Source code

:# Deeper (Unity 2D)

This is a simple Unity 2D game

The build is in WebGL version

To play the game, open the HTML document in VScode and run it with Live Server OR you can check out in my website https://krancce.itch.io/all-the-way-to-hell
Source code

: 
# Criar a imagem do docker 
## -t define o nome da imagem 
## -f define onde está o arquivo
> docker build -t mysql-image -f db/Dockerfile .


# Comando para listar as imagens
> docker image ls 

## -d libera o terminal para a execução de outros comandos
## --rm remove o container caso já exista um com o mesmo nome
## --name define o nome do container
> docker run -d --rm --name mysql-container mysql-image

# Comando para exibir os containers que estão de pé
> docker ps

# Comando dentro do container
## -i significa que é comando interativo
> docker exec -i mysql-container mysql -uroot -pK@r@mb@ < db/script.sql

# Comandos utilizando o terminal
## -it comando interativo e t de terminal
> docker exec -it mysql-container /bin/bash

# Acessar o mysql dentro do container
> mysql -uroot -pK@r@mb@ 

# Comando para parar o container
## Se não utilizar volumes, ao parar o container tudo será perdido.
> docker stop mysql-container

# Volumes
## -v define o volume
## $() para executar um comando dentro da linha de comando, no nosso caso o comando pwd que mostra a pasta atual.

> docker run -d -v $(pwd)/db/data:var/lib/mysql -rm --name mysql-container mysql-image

══════════

:: DIRECTIONS ::
What is needed is the data above, output in full and exactly as it stands.

:: EXERCISE ANSWER ::
Source code

:# Deeper (Unity 2D)

This is a simple Unity 2D game

The build is in WebGL version

To play the game, open the HTML document in VScode and run it with Live Server OR you can check out in my website https://krancce.itch.io/all-the-way-to-hell
Source code

: 
# Criar a imagem do docker 
## -t define o nome da imagem 
## -f define onde está o arquivo
> docker build -t mysql-image -f db/Dockerfile .


# Comando para listar as imagens
> docker image ls 

## -d libera o terminal para a execução de outros comandos
## --rm remove o container caso já exista um com o mesmo nome
## --name define o nome do container
> docker run -d --rm --name mysql-container mysql-image

# Comando para exibir os containers que estão de pé
> docker ps

# Comando dentro do container
## -i significa que é comando interativo
> docker exec -i mysql-container mysql -uroot -pK@r@mb@ < db/script.sql

# Comandos utilizando o terminal
## -it comando interativo e t de terminal
> docker exec -it mysql-container /bin/bash

# Acessar o mysql dentro do container
> mysql -uroot -pK@r@mb@ 

# Comando para parar o container
## Se não utilizar volumes, ao parar o container tudo será perdido.
> docker stop mysql-container

# Volumes
## -v define o volume
## $() para executar um comando dentro da linha de comando, no nosso caso o comando pwd que mostra a pasta atual.

> docker run -d -v $(pwd)/db/data:var/lib/mysql -rm --name mysql-container mysql-image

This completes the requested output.